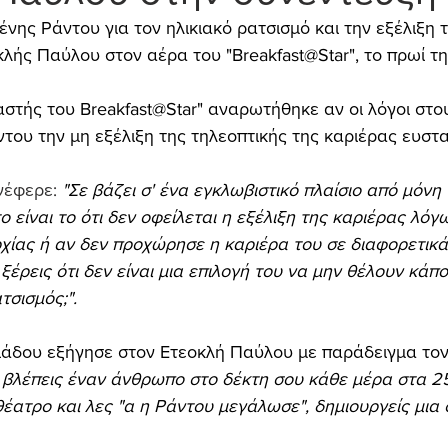
ένης Ράντου για τον ηλικιακό ρατσισμό και την εξέλιξη 
οκλής Παύλου
στον αέρα του "Breakfast@Star", το πρωί τ
στής του Breakfast@Star" αναρωτήθηκε αν οι λόγοι στο
ντου την μη εξέλιξη της τηλεοπτικής της καριέρας ευστ
νέφερε: 
"Σε βάζει σ' ένα εγκλωβιστικό πλαίσιο από μόνη τ
 είναι το ότι δεν οφείλεται η εξέλιξη της καριέρας λόγω
χίας ή αν δεν προχώρησε η καριέρα του σε διαφορετικά
έρεις ότι δεν είναι μια επιλογή του να μην θέλουν κάπο
τσισμός;".
άδου εξήγησε στον Ετεοκλή Παύλου με παράδειγμα τον
 βλέπεις έναν άνθρωπο στο δέκτη σου κάθε μέρα στα 25
 θέατρο και λες "α η Ράντου μεγάλωσε", δημιουργείς μια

▶ [Task item] Starting with the line that contains "χίας ή αν δεν", restate every line up to and including the last one above, exactly.

▶ [Exercise answer]
χίας ή αν δεν προχώρησε η καριέρα του σε διαφορετικά
έρεις ότι δεν είναι μια επιλογή του να μην θέλουν κάπο
τσισμός;".
άδου εξήγησε στον Ετεοκλή Παύλου με παράδειγμα τον
 βλέπεις έναν άνθρωπο στο δέκτη σου κάθε μέρα στα 25
 θέατρο και λες "α η Ράντου μεγάλωσε", δημιουργείς μια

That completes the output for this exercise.